The accountant’s in the organization use QuickBooks 2010 for all accounting purposes. Moving to a hosted solution was not an option, and they needed multi-user access to the file (2-3 people could be working on the same quickbooks file at any given moment). Our old 2003 server had quickbooks database server installed which seemed to work fine. Unfortunately, if you are not an ‘enterprise’ quickbooks customer there is no linux version of the database server available. There was an old windows box lying around (fairly fast: dual core 2.8ghz, 3GB ram) that would be a perfect fit (or so I thought…) for a quickbooks server. Wiped the box, installed Windows XP with all updates, removed all crapware, installed quickbooks database software, but had significant trouble getting quickbooks database server to work correctly.
I ran the QuickBooks Network Diagnostic tool, but it did not report any errors. When opening the QuickBooks file from a client machine in multi-user machine the login prompt would come up fine, but after entering the correct login information it would time out with an error message stating a connection issue (H202) and suggesting using an ‘alternative’ method (there was a significant delay in between initiating login and getting a response). Note that QuickBooks at this stage would correctly report an incorrect password.

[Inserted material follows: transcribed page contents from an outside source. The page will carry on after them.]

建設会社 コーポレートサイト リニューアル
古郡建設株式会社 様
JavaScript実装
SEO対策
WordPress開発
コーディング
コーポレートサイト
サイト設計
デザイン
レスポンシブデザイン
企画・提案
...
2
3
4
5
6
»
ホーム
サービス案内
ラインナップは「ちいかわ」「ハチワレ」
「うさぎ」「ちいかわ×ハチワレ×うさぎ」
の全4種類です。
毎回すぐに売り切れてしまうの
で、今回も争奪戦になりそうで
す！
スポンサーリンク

The network setup in the location where this was occurring had a local server running DNS. The QuickBooks server had a static IP set.

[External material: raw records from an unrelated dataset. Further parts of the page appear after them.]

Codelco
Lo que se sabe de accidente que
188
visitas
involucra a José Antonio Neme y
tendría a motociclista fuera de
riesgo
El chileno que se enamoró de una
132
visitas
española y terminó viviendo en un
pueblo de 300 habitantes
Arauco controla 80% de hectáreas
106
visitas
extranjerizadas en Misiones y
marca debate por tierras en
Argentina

Here are some general notes on setting up QuickBooks:
- Some mentioned that anti-virus software on the client machine causes slow operation. This didn’t seem to make in a difference in my case.
- Tried turning firewall off on server + client machines: no difference (proper port settings were already in place)
- Pulling data off of the shared QuickBooks folder on the XP machine wasn’t bad: 15MB/sec on a badly engineered 10/100 network (there are 5-port 10/100 switches in probably 5-10 locations around the office)
- Opening the QuickBooks file in single-user mode from a client machine worked fine
- Launching QuickBooks 2010 on the server and opening the file in multi-user mode, then opening the file from client machines worked fine as well
- The significant delay between the login screen and the error messages pointed to some sort of look-up timeout, but given that file access to the machine was fine, this didn’t make a ton of sense. However, this seemed to be part of the issue.
- It is important that the daemon process for QuickBooks Database Server is part of the administration group
- On another note: some great information on backing up QuickBooks
- How to schedule backups of QuickBooks from the QB Pro interface
What finally fixed the problem was adding the computer-name (aka server name or BIOS name) to the hosts file. Opening up quickbooks is still painfully slow, but at this point it works.
Update 02/24/2012
After moving (and completely eliminating the windows server from the network) problems ended up cropping up again. QuickBooks seemed to rely on the WINS (a crappy windows replacement for DNS) server to some extent. After editing the lmhosts file (same location as hosts file in windows) and manually adding the NetBIOS entries everything seemed to work. Note that there is not a lmhosts file by default! There is a lmhosts.sam (should for sample). To active the file you have to remove the extension (watch out for hidden extensions). On the machines that are using quickbooks both the hosts and lmhosts file have manual entries for the QB server. Not sure if this is necessary, but it worked.
Update 08/25/2012
The Windows XP QuickBooks Server will seemingly disappear from the network. You can still ping the machine, still access it directly via mouse + keyboard, but accessing the file system or connecting to the quickbooks database will cease to work. I don’t have enough windows knowledge to know if this is a windows bug or not, but I’ve scheduled an automated restart twice a week and this seems to fix the issue.